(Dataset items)
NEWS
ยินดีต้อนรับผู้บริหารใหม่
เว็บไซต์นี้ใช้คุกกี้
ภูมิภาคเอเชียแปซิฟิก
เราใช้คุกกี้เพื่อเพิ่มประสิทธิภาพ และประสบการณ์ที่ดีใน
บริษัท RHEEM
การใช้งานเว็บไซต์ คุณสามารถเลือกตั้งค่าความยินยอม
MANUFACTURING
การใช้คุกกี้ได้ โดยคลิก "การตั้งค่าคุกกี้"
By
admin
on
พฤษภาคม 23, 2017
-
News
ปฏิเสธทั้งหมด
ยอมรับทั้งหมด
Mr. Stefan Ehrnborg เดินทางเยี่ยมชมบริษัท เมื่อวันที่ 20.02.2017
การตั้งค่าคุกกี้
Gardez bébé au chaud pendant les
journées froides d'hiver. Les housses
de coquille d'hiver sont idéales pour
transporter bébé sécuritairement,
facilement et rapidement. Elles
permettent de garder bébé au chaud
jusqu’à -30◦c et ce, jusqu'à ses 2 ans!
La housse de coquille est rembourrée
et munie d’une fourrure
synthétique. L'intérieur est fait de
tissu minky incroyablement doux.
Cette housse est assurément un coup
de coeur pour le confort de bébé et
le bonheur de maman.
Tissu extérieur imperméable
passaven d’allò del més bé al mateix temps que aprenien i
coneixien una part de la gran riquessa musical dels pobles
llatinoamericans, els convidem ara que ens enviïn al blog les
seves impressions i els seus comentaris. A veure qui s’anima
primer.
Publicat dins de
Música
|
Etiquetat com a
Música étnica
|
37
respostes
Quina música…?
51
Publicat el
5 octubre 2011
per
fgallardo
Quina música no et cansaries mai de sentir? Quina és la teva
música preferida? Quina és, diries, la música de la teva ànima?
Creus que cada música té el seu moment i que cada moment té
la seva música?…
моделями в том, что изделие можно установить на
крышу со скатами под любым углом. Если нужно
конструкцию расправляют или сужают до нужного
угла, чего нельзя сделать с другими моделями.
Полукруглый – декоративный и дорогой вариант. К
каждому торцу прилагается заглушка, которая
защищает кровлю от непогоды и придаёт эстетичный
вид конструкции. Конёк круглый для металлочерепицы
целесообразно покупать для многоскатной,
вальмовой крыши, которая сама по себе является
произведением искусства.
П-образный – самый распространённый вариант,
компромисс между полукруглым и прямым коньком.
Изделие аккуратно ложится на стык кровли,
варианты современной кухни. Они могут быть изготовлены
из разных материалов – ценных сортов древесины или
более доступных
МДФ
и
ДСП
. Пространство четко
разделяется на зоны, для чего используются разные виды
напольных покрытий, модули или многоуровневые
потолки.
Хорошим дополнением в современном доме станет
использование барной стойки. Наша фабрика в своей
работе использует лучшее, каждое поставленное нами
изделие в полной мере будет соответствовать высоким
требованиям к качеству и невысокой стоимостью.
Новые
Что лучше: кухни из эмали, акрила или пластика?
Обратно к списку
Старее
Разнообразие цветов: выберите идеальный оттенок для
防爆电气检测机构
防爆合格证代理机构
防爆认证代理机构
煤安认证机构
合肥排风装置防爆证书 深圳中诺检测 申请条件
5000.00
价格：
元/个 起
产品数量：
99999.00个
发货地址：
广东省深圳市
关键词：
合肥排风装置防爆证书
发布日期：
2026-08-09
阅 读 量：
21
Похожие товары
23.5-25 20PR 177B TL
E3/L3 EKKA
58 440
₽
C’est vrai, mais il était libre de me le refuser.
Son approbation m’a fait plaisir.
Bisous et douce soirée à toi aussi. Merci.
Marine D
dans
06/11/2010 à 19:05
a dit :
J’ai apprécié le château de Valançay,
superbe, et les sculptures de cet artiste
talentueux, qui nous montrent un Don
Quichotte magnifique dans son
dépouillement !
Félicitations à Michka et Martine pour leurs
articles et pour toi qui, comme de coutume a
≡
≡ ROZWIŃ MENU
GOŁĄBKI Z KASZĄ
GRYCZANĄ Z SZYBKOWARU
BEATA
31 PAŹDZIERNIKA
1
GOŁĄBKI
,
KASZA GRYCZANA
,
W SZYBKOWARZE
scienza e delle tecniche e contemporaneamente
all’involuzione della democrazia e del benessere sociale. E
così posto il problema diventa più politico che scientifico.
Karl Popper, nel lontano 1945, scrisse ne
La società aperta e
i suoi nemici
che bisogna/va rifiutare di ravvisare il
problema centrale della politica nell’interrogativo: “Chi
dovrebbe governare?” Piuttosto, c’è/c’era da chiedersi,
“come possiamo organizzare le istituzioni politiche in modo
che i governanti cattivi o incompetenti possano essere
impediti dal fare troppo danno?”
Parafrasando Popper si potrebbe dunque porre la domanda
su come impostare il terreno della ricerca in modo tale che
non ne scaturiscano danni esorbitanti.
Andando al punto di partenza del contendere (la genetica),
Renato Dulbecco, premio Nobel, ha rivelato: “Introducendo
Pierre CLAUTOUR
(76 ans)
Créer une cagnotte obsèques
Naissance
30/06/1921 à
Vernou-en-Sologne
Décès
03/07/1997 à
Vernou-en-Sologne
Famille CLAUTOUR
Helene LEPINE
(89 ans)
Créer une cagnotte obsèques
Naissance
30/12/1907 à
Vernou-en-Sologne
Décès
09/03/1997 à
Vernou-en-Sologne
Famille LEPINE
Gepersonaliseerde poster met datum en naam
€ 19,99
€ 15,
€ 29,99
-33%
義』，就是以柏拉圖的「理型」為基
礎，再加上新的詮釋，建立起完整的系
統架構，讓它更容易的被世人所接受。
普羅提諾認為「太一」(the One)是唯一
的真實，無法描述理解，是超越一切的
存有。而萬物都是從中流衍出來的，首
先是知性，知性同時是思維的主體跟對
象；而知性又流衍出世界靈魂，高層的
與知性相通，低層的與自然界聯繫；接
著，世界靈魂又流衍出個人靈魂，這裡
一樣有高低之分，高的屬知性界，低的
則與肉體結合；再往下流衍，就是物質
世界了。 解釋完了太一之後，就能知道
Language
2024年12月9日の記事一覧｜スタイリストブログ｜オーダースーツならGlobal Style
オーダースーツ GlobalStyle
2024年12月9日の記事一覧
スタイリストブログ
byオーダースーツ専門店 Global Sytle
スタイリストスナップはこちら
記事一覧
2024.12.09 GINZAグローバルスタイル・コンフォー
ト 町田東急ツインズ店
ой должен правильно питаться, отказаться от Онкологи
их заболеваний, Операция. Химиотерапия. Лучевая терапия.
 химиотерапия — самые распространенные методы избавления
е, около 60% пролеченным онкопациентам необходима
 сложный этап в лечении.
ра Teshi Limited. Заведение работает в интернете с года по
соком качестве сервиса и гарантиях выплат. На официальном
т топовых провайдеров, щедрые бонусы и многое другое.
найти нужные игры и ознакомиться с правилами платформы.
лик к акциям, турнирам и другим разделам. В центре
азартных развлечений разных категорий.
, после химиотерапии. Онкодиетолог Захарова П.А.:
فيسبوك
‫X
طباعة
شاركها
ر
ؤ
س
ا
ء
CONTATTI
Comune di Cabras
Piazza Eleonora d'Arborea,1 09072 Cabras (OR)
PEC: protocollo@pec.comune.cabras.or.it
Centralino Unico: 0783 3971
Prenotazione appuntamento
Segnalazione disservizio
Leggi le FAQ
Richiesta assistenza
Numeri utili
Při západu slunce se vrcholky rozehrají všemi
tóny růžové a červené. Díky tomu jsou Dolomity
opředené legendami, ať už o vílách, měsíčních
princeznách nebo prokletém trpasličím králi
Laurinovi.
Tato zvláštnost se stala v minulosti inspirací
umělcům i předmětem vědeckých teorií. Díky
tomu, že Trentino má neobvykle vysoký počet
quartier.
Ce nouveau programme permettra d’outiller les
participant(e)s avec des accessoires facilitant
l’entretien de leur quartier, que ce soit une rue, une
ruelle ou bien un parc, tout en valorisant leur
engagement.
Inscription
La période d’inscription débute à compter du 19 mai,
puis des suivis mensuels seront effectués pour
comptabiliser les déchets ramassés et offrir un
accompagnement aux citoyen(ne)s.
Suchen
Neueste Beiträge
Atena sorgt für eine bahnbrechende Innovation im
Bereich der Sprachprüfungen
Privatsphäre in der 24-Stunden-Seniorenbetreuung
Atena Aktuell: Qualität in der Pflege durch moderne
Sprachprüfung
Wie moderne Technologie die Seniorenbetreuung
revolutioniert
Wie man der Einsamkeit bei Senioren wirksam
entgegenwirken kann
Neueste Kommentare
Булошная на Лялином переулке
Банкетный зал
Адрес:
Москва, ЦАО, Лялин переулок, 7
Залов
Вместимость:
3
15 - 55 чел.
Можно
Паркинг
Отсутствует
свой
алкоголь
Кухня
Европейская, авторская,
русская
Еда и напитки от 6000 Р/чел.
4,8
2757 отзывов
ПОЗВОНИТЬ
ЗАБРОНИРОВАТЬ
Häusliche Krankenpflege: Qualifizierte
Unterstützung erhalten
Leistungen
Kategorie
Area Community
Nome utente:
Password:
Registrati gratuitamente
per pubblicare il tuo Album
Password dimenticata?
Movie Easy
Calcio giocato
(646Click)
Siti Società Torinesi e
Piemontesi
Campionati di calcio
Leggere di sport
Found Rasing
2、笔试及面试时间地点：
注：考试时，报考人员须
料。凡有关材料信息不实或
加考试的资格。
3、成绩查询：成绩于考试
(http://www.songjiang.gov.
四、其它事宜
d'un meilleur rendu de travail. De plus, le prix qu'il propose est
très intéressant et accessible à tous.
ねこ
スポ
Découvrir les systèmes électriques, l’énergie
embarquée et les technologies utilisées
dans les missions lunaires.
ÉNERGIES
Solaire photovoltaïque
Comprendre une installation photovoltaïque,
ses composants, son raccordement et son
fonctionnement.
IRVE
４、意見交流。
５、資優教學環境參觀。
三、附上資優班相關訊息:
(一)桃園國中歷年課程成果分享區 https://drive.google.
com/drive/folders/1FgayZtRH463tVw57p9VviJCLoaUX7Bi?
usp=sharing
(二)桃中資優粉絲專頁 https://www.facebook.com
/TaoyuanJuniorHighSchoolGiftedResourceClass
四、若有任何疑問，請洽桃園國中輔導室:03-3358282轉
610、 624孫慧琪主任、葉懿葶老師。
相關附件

> **TRY IT**:
Write out exactly the lines that fall from the line with "разделяется на зоны, для" to the line with "Piuttosto, c’è/c’era da" in the records above, keeping both ends.

> **RESPONSE TO THE EXERCISE**:
разделяется на зоны, для чего используются разные виды
напольных покрытий, модули или многоуровневые
потолки.
Хорошим дополнением в современном доме станет
использование барной стойки. Наша фабрика в своей
работе использует лучшее, каждое поставленное нами
изделие в полной мере будет соответствовать высоким
требованиям к качеству и невысокой стоимостью.
Новые
Что лучше: кухни из эмали, акрила или пластика?
Обратно к списку
Старее
Разнообразие цветов: выберите идеальный оттенок для
防爆电气检测机构
防爆合格证代理机构
防爆认证代理机构
煤安认证机构
合肥排风装置防爆证书 深圳中诺检测 申请条件
5000.00
价格：
元/个 起
产品数量：
99999.00个
发货地址：
广东省深圳市
关键词：
合肥排风装置防爆证书
发布日期：
2026-08-09
阅 读 量：
21
Похожие товары
23.5-25 20PR 177B TL
E3/L3 EKKA
58 440
₽
C’est vrai, mais il était libre de me le refuser.
Son approbation m’a fait plaisir.
Bisous et douce soirée à toi aussi. Merci.
Marine D
dans
06/11/2010 à 19:05
a dit :
J’ai apprécié le château de Valançay,
superbe, et les sculptures de cet artiste
talentueux, qui nous montrent un Don
Quichotte magnifique dans son
dépouillement !
Félicitations à Michka et Martine pour leurs
articles et pour toi qui, comme de coutume a
≡
≡ ROZWIŃ MENU
GOŁĄBKI Z KASZĄ
GRYCZANĄ Z SZYBKOWARU
BEATA
31 PAŹDZIERNIKA
1
GOŁĄBKI
,
KASZA GRYCZANA
,
W SZYBKOWARZE
scienza e delle tecniche e contemporaneamente
all’involuzione della democrazia e del benessere sociale. E
così posto il problema diventa più politico che scientifico.
Karl Popper, nel lontano 1945, scrisse ne
La società aperta e
i suoi nemici
che bisogna/va rifiutare di ravvisare il
problema centrale della politica nell’interrogativo: “Chi
dovrebbe governare?” Piuttosto, c’è/c’era da chiedersi,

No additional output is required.